Based on the data available on the matter, it’s really no question that women are seriously outnumbered in the industry. Even before checking out some statistics, I doubt that one would question these numbers—the software developer stereotypes that come to mind are most certainly based upon male members of the tech community that we’ve seen championed as part of the nerd to CEO iteration of mobility narratives. The prestige associated with entering a leadership role within a company is no doubt harder to come by for the women who strive to attain these positions. Even after reaching an elevated position, though, things may not be so easy. Take for instance Yunha Kim, CEO and founder of the San Francisco based startup, Locket, who went public with a screenshot image of a weird and sexually suggestive message from an engineer with whom she corresponded in the hopes of bringing him onto her team. He declined her job offer, but expressed his interest in dating her instead. He then went on to suggest that if it was her intention to “lure” him from his company, maybe she could offer him something more “unconventional” (read: stimulating) than stock options alone. Wink wink. Smiley face.
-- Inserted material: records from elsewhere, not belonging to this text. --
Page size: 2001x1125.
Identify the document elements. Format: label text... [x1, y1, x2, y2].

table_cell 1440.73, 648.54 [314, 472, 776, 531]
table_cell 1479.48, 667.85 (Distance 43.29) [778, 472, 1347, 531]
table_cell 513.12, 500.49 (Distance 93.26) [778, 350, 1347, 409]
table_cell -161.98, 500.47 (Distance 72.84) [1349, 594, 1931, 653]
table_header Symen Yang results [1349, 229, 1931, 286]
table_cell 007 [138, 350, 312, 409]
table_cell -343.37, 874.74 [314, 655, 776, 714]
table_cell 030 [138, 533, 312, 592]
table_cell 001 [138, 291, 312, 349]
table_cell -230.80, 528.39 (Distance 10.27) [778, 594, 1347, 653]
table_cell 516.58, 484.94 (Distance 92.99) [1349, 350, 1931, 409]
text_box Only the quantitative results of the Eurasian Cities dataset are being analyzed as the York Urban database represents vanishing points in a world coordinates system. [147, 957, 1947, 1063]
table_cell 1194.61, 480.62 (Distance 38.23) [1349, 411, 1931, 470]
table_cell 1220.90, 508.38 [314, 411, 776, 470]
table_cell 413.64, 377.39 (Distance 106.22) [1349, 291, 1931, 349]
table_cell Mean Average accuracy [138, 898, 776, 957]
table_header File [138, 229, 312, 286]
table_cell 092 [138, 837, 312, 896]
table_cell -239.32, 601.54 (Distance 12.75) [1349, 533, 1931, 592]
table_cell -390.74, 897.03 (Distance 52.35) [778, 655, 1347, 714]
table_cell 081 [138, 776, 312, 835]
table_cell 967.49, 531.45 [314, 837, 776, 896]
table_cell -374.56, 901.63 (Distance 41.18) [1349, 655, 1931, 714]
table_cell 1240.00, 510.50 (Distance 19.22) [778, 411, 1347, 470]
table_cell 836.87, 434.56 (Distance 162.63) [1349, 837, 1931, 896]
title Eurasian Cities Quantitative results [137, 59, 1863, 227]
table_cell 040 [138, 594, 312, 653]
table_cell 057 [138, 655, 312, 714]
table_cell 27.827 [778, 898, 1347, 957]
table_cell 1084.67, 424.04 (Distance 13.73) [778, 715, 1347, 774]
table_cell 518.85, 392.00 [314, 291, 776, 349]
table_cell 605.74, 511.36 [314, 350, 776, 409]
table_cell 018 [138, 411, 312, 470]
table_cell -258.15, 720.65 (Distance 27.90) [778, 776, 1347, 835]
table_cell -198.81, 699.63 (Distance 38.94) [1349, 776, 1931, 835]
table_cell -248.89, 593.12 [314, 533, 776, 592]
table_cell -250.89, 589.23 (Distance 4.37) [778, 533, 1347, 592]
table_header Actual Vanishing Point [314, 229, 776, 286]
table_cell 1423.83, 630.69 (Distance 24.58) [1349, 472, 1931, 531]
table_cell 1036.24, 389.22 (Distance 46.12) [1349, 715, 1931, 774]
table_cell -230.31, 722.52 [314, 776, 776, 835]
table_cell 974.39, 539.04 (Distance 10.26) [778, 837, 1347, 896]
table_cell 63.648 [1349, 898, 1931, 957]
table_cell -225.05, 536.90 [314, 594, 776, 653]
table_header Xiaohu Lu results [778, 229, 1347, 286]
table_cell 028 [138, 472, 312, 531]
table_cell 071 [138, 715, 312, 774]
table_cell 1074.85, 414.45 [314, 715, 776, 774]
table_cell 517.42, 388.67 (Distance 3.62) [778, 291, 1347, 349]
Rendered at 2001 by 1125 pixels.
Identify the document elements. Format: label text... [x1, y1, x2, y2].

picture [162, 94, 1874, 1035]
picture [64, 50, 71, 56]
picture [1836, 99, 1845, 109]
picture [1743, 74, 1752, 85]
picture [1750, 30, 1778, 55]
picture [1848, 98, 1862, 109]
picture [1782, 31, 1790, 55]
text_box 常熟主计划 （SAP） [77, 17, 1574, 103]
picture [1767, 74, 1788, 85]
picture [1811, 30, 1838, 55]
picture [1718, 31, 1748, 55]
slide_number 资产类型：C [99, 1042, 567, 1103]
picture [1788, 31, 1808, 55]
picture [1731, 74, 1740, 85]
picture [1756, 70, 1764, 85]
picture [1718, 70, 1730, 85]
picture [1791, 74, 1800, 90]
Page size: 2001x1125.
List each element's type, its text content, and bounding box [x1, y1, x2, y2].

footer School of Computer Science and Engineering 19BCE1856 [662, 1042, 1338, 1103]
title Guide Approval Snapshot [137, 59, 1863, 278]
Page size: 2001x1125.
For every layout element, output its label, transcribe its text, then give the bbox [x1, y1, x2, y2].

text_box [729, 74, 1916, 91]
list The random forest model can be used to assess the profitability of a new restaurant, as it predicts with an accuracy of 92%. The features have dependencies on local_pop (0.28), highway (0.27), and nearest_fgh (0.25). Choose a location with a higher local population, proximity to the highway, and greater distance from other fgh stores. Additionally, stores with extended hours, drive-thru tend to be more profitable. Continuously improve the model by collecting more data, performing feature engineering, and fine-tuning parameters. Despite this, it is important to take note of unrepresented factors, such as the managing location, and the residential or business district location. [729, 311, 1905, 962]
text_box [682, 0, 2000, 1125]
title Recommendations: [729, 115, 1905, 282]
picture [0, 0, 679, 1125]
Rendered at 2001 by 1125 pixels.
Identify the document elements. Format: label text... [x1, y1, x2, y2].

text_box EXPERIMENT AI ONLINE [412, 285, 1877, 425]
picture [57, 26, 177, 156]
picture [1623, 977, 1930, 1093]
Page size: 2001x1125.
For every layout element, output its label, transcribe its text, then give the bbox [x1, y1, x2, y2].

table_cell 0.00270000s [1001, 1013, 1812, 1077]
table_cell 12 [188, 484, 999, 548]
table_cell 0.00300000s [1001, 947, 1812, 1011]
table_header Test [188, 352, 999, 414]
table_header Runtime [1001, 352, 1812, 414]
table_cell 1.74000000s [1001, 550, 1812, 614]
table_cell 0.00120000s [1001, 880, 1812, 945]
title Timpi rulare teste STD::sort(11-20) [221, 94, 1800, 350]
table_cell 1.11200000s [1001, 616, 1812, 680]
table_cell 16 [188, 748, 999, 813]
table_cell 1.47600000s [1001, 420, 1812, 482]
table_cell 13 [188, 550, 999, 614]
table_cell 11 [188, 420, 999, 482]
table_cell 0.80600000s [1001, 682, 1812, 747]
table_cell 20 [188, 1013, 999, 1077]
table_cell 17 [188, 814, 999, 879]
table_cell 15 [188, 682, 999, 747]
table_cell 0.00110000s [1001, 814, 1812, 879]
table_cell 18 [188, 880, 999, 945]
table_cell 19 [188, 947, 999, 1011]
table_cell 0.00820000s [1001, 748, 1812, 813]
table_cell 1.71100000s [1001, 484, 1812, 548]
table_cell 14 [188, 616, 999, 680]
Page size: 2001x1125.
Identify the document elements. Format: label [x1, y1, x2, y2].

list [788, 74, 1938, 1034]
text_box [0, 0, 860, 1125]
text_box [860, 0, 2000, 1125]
After the unwanted Internet attention that Doklovic brought to Atlassian, his software company and the group that organized AtlasCamp, became sufficiently ripe, their leaders issued an apology in which they stated that the sexist ideas on the slide were “not OK.” Atlassian also reported that they were “going through all the events that allowed this slide to reach the public.” Certainly when insensitivities like these rise to the surface and get noticed, large organizations try to put out the fire with calm, reassuring words about their philosophies and well-intentioned, fluffy mission statements. Of course, their words, carefully crafted by spokespeople, are scrutinized at the highest level, but what about the daily degrading things that come up in casual work conversation? Women in tech, and women in any line of work, for that matter, are tired of hearing it. Like Maven, the would-be shrewish girlfriend, larger efforts to change this sort of flippant sexism truly “demand” attention.